Van taakorganisatie naar marktorganisatie

Om de cultuur te begrijpen moet je de geschiedenis kennen.

Zo’n tien jaar geleden waren er ruim vijfentwintig onafhankelijke agrarische praktijkscholen in Nederland. Deze praktijkscholen zijn ruim veertig jaar geleden opgericht door boeren, die vonden dat hun kinderen ‘het vak’ beter konden leren in een situatie die de praktijk zoveel mogelijk benaderde. Zo werd in Oenkerk, even boven Leeuwarden, de Praktijkschool voor het Rundveebedrijf opgericht. Op drie grote boerderijen kregen voornamelijk de zonen van de boeren hun onderricht in het runnen van een melkveebedrijf. Een aantal boeren vormde het bestuur van de Praktijkschool.

De praktijkscholen werden door het Ministerie van Landbouw gesubsidieerd. Was er een nieuwe stal nodig, dan werd er een stuk grond aangekocht, een stal gebouwd, ingericht en ging de rekening naar het Ministerie. Alle agrarische scholen waren verplicht jaarlijks hun leerlingen naar de praktijkscholen te sturen. Jarenlang ging alles bijna vanzelf.

Intussen zijn de nodige praktijkscholen gesloten en zijn de resterende instituten gefuseerd tot twee grote organisaties: IPC Groene Ruimte en PRACTICAL. Een paar jaar geleden kondigde de overheid een verzelfstandiging van deze twee organisaties aan. Per 1 januari 2007 is deze verzelfstandiging een feit.

PRACTICAL maakt jaarlijks ongeveer 25 miljoen omzet. 40% wordt gerealiseerd via trainingen voor het bedrijfsleven, de overige 60% wordt gerealiseerd in het groene onderwijs, hetzij via gedwongen winkelnering, hetzij via subsidies. Deze geldstromen blijven binnen het groene onderwijs, maar de groene onderwijsinstellingen hoeven dit geld niet meer als vanzelfsprekend bij PRACTICAL te besteden.

PRACTICAL moet als taakorganisatie met een beetje marktervaring worden omgevormd naar een marktgerichte organisatie.
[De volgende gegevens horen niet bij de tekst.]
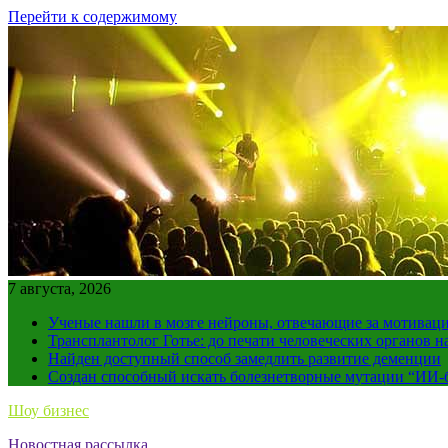
Перейти к содержимому
7 августа, 2026
Ученые нашли в мозге нейроны, отвечающие за мотивац
Трансплантолог Готье: до печати человеческих органов н
Найден доступный способ замедлить развитие деменции
Создан способный искать болезнетворные мутации “ИИ-
Шоу бизнес
Новостная рассылка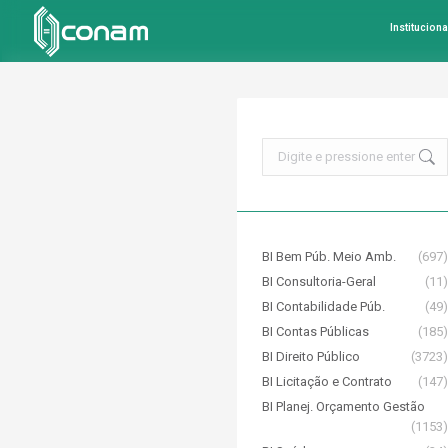
Instituciona
Search:
BI Bem Púb. Meio Amb.
(697)
BI Consultoria-Geral
(11)
BI Contabilidade Púb.
(49)
BI Contas Públicas
(185)
BI Direito Público
(3723)
BI Licitação e Contrato
(147)
BI Planej. Orçamento Gestão
(1153)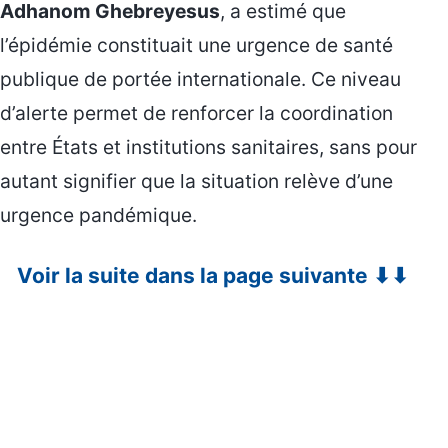
Adhanom Ghebreyesus
, a estimé que
l’épidémie constituait une urgence de santé
publique de portée internationale. Ce niveau
d’alerte permet de renforcer la coordination
entre États et institutions sanitaires, sans pour
autant signifier que la situation relève d’une
urgence pandémique.
Voir la suite dans la page suivante ⬇⬇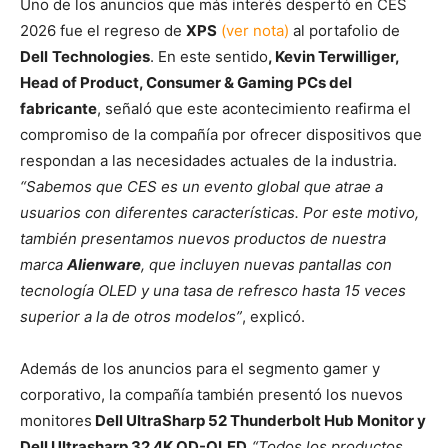
Uno de los anuncios que más interés despertó en CES
2026 fue el
regreso de
XPS
(ver nota)
al portafolio de
Dell
Technologies
. En este sentido
, Kevin Terwilliger,
Head of Product, Consumer & Gaming PCs del
fabricante
, señaló que este acontecimiento reafirma el
compromiso de la compañía por ofrecer dispositivos que
respondan a las necesidades actuales de la industria.
“Sabemos que CES es un evento global que atrae a
usuarios con diferentes características. Por este motivo,
también presentamos nuevos productos de nuestra
marca
Alienware
, que incluyen nuevas pantallas con
tecnología OLED y una tasa de refresco hasta 15 veces
superior a la de otros modelos”
, explicó.
Además de los anuncios para el segmento gamer y
corporativo, la compañía también presentó los nuevos
monitores
Dell UltraSharp 52 Thunderbolt Hub Monitor y
Dell Ultrasharp 32 4K QD-OLED.
“Todos los productos,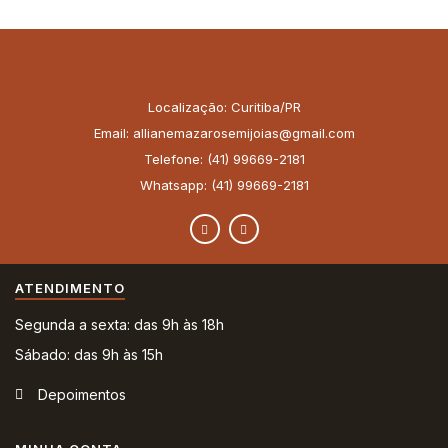
Localização: Curitiba/PR
Email: allianemazarosemijoias@gmail.com
Telefone: (41) 99669-2181
Whatsapp: (41) 99669-2181
ATENDIMENTO
Segunda a sexta: das 9h às 18h
Sábado: das 9h às 15h
Depoimentos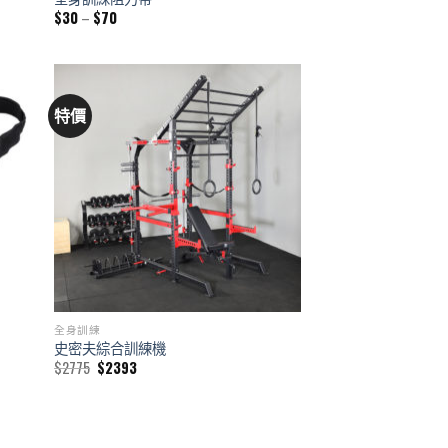
Price
$
30
–
$
70
range:
$30
through
$70
特價
全身訓練
史密夫綜合訓練機
Original
Current
$
2775
$
2393
price
price
was:
is:
$2775.
$2393.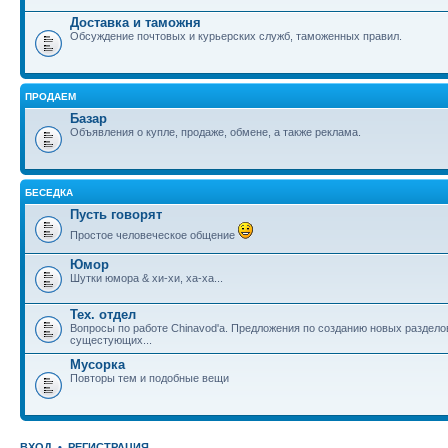
Доставка и таможня
Обсуждение почтовых и курьерских служб, таможенных правил.
ПРОДАЕМ
Базар
Объявления о купле, продаже, обмене, а также реклама.
БЕСЕДКА
Пусть говорят
Простое человеческое общение
Юмор
Шутки юмора & хи-хи, ха-ха...
Тех. отдел
Вопросы по работе Chinavod'а. Предложения по созданию новых раздел
сущестующих...
Мусорка
Повторы тем и подобные вещи
ВХОД
•
РЕГИСТРАЦИЯ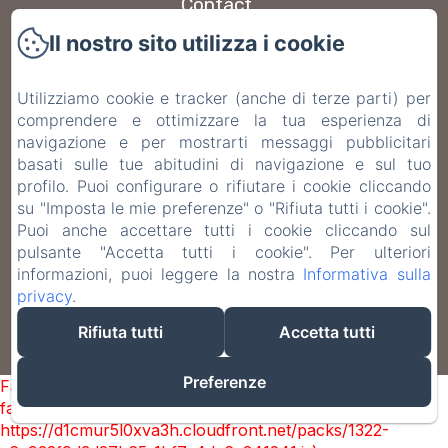
Contact
Il nostro sito utilizza i cookie
FAQ
Utilizziamo cookie e tracker (anche di terze parti) per
Informativa Privacy
comprendere e ottimizzare la tua esperienza di
navigazione e per mostrarti messaggi pubblicitari
Note legali
basati sulle tue abitudini di navigazione e sul tuo
profilo. Puoi configurare o rifiutare i cookie cliccando
Informazioni sui cookie
su "Imposta le mie preferenze" o "Rifiuta tutti i cookie".
Puoi anche accettare tutti i cookie cliccando sul
pulsante "Accetta tutti i cookie". Per ulteriori
EN
FR
ES
IT
DE
informazioni, puoi leggere la nostra
Informativa sulla
privacy
.
Funziona con Amenitiz
Rifiuta tutti
Accetta tutti
Termini di vendita
Preferenze
Failed to load BookingEngine/index: Loading chunk 1322
failed. (missing:
https://d1cmur5l0xva3h.cloudfront.net/packs/1322-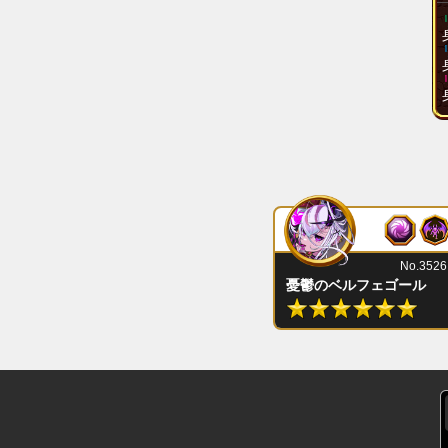
No.3526
憂鬱のベルフェゴール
De noodzaak tot veranderen is een externe oorzaak.

Cultuuractoren: werknemers en management

Het mag duidelijk zijn dat het omvormen van taak- naar marktorganisatie een flinke veranderslag is.
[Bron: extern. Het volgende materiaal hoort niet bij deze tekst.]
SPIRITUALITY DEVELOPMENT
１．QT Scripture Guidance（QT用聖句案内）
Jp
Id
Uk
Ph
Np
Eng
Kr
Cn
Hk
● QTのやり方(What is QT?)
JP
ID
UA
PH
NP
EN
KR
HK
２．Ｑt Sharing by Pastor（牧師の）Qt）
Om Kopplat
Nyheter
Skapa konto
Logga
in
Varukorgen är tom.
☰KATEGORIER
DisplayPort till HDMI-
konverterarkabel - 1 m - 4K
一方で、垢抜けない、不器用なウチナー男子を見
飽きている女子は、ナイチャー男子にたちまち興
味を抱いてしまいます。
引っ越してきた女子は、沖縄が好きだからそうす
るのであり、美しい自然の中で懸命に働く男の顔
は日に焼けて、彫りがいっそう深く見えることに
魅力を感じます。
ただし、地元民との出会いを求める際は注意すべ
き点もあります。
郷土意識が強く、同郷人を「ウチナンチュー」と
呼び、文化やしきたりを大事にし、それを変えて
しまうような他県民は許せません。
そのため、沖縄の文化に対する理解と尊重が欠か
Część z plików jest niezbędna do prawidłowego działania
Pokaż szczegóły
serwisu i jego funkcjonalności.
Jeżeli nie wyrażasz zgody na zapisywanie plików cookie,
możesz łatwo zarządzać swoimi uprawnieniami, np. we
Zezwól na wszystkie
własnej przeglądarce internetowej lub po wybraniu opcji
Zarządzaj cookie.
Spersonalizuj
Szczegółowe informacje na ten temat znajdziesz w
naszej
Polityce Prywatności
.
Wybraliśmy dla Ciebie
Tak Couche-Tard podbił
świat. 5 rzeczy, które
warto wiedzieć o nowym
Deze veranderslag moet worden gemaakt met een personeelsbestand met een gemiddelde leeftijd van 50 jaar en een gemiddeld dienstverband van 21 jaar. Van de ruim 200 fte bestaat 150 fte uit trainers: allen specialist op hun vakgebied en veelal zeer betrokken bij de organisatie. Ze gebruiken termen als school, docenten en leerlingen. Ze leveren vooral standaardmodules aan het groene onderwijs.

Jarenlang bestond hun bestuur uit agrarische ondernemers, boeren dus, en kwamen hun managers uit hun midden voort.

Drie jaar geleden is een flinke reorganisatie doorgevoerd. Ruim eenderde van het personeel moest het veld ruimen. Er kwam een nieuwe tweekoppige directie. In de afgelopen drie jaar zijn alle stafmanagers vervangen door managers van buitenaf.

Het trainerskorps werd aangestuurd door zes programmamanagers. Intussen is dit aantal geslonken tot drie en is slechts één van hen een manager van buiten.